Some will doubtlessly argue that I'm over-thinking the controversy. Maybe the ETH will triumph by virtue of its simplicity; after all, aliens from space -- strange as they might be -- are consistent with known physics. Speculating about the role of consciousness and the very nature of "real," on the other hand, might seem abstruse or even like an effort to apologize on behalf of the phenomenon itself.
But our understanding of the Cosmos is still in its infancy; indeed, there's no consensus on what consciousness itself is, let alone its implications in a universe governed by quantum physics. Mathematician Roger Penrose, for example, has argued that a genuine "Theory of Everything" will necessarily incorporate the role of awareness and that current approaches are doomed to failure.

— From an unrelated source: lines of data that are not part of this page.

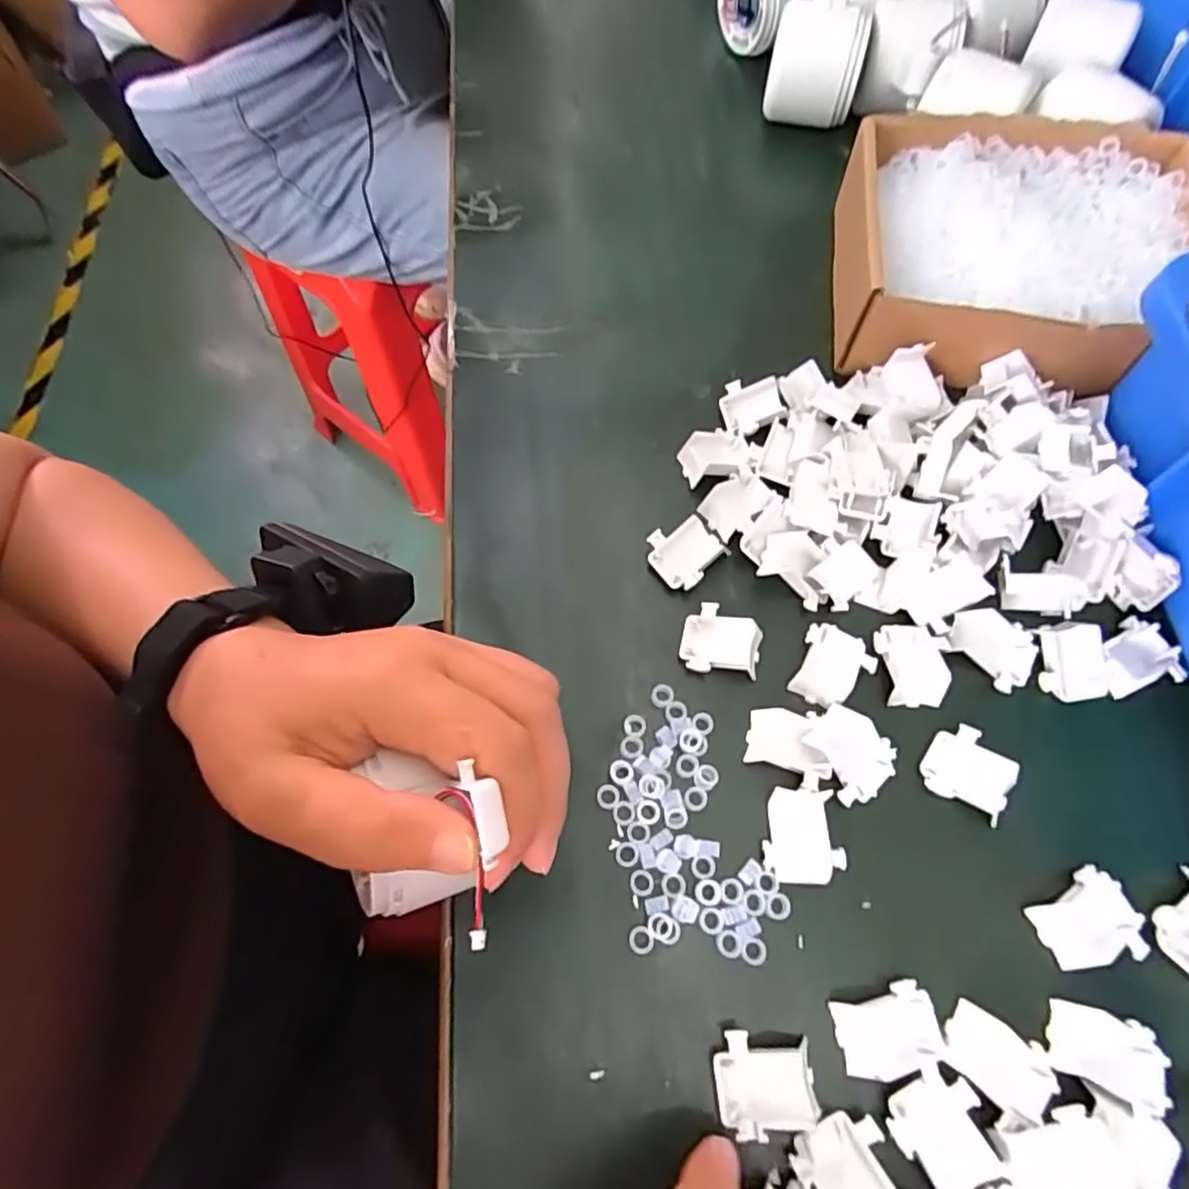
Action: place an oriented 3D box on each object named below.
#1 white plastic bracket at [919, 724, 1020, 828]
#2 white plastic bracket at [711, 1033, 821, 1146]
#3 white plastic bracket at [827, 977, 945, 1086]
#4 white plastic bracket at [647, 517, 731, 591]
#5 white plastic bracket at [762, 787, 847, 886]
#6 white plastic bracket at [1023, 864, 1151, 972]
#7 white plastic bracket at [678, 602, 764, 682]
[{"bbox_3d":[0.146,0.069,0.253,0.031,0.013,0.029,33,71,14],"label":"white plastic bracket"},{"bbox_3d":[0.055,0.160,0.213,0.030,0.013,0.028,-3,67,0],"label":"white plastic bracket"},{"bbox_3d":[0.100,0.149,0.222,0.034,0.006,0.027,-8,67,-3],"label":"white plastic bracket"},{"bbox_3d":[0.040,-0.019,0.293,0.029,0.013,0.031,40,73,16],"label":"white plastic bracket"},{"bbox_3d":[0.079,0.091,0.245,0.029,0.007,0.032,4,67,3],"label":"white plastic bracket"},{"bbox_3d":[0.177,0.118,0.235,0.032,0.009,0.029,-21,68,-8],"label":"white plastic bracket"},{"bbox_3d":[0.054,0.020,0.276,0.033,0.013,0.029,12,68,6],"label":"white plastic bracket"}]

Likewise, I'm hesitant to invoke ETs as a solution to the UFO puzzle until we come to a more mature grasp of the physical basis for human intelligence. If "reality" is more malleable than we think (or admit), we might be delighted to find that our universe is inundated with intelligence. UFOs could be emissaries from a parallel world acting in tandem with our minds. By taunting us, they could be subtly directing us toward new models of reality in which the very concept of "alien spaceships" is almost embarrassingly quaint.